* Analysts say it is right call although could raise costs
* Outlook strong for bulk market; modest for retail market
* Earnings down 5 pct in third quarter (Recasts with conference call, more analyst comment)
By Nicole Mordant
Oct 25 (Reuters) - Canadian Pacific Railway Ltd (CP.TO) laid out a beefed-up winter operating plan on Tuesday in hopes of preventing a repeat of the disruptions earlier this year that resulted from harsh weather.
CP, the country’s No. 2 railway, said it would have extra employees, locomotives and snowplows on standby to avoid the disarray its customers faced when avalanches and heavy snowstorms shut down its tracks in Western Canada this past winter, when it not have the manpower or equipment to deal with disruptions swiftly.
The railroad, which has tracks across Canada and across the border into the United States, does run the risk of being “over-resourced” and raising its costs because of the precautions it is taking, but it is the correct risk to take, analysts said.
“That’s probably the right decision to focus on regaining customer confidence as opposed to making sure that the next few months’ margins are better,” said BMO Capital Markets analyst Fadi Chamoun.
CP gave details of the plan on a conference call after it released third-quarter earnings that were down 5 percent, largely as expected, due to ongoing clean-up costs from flooding that followed rough winter conditions.

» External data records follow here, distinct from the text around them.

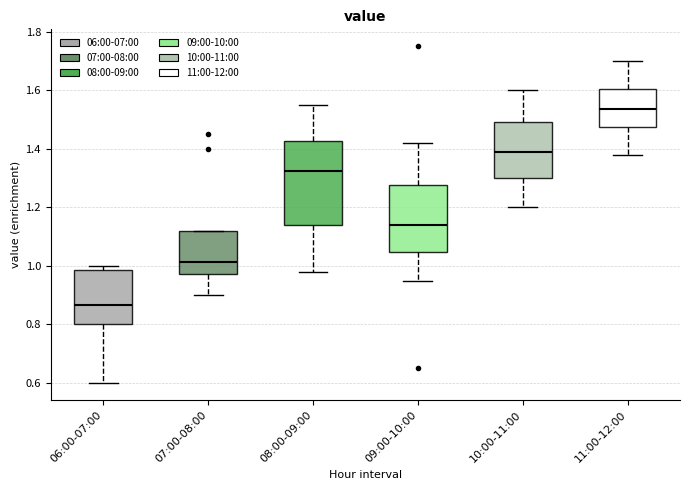

Reading left to right, transcribe this box plot: for each box, give where its median line is, the range the box spans, and where its two whiskers end, as read against the y-axis. The values are not printed on the chart, so give them approximately, as read against the axis.

06:00-07:00: median 0.86, box 0.80 to 0.98, whiskers 0.60 to 1.00
07:00-08:00: median 1.02, box 0.98 to 1.12, whiskers 0.90 to 1.12
08:00-09:00: median 1.32, box 1.14 to 1.42, whiskers 0.98 to 1.56
09:00-10:00: median 1.14, box 1.04 to 1.28, whiskers 0.96 to 1.42
10:00-11:00: median 1.40, box 1.30 to 1.50, whiskers 1.20 to 1.60
11:00-12:00: median 1.54, box 1.48 to 1.60, whiskers 1.38 to 1.70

CP’s shares slid after its release of the results. By mid-afternoon they were down 72 Canadian cents, or 1.2 percent, at C$59.09 on the Toronto Stock Exchange.
Shares in its larger rival, Canadian National Railway (CNR.TO), which reports results later on Tuesday, were 0.7 percent higher at C$75.72.

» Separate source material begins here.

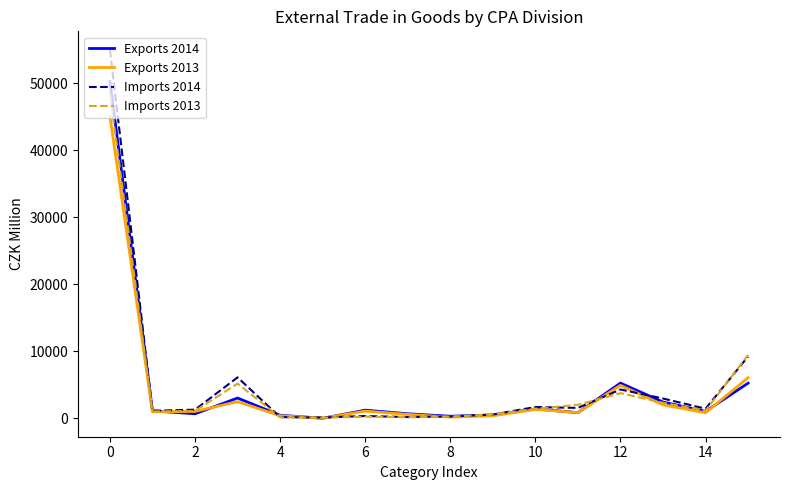

What is the average value of the Imports 2013 series?

4852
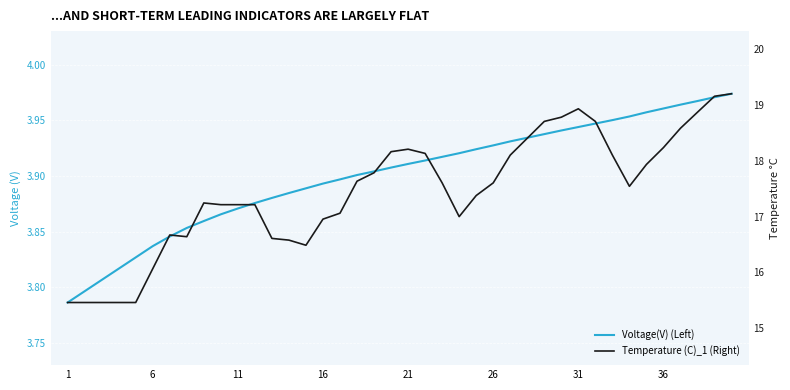

In Temperature (C)_1 (Right), how many points are lower than both neighbors (excluding endpoints)?

4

This winter CP will have an extra 500 trades employees on its properties as well as 61 new locomotives, with another 30 coming on in the first quarter, said Mike Franczak, CP’s vice president of operations.
Any locomotives deemed surplus to the fleet will be placed in warm storage making them easily accessible.
“There are many, many other changes we have made to protect our service and production plans and I am very confident that we are ready,” Franczak said .
The outlook for CP’s bulk shipments, which include products such as potash, coal and grains, remains “surprisingly strong”, despite media reports of a slowdown in Asia, where most of the goods are headed, CP Chief Executive Fred Green said.
The outlook for retail shipments is, however, not as rosy, he said, as U.S. unemployment remains high and concerns over the health of Europe’s economy abound.
CP reported third-quarter net income of C$186.8 million ($185 million), or C$1.10 a share, on Tuesday, largely in line with analysts’ estimates and down from C$197.3 million, or C$1.17 a share, in the year-before quarter.
Revenue rose 4 percent to C$1.34 billion, as the market had expected.
CP said its operating ratio - an important measure of a railway’s productivity - rose to 75.8 percent in the quarter, from 73.7 percent in the year-ago period.
The higher the ratio, which measures operating costs as a percentage of revenue, the less efficient the railway.
“The issue with CP is that right now they are the most inefficient railroad. They have the highest level of expenses compared to the rest of rails,” said Edward Jones analyst Brian Yarbrough.
“There’s this huge opportunity to improve that,” he said.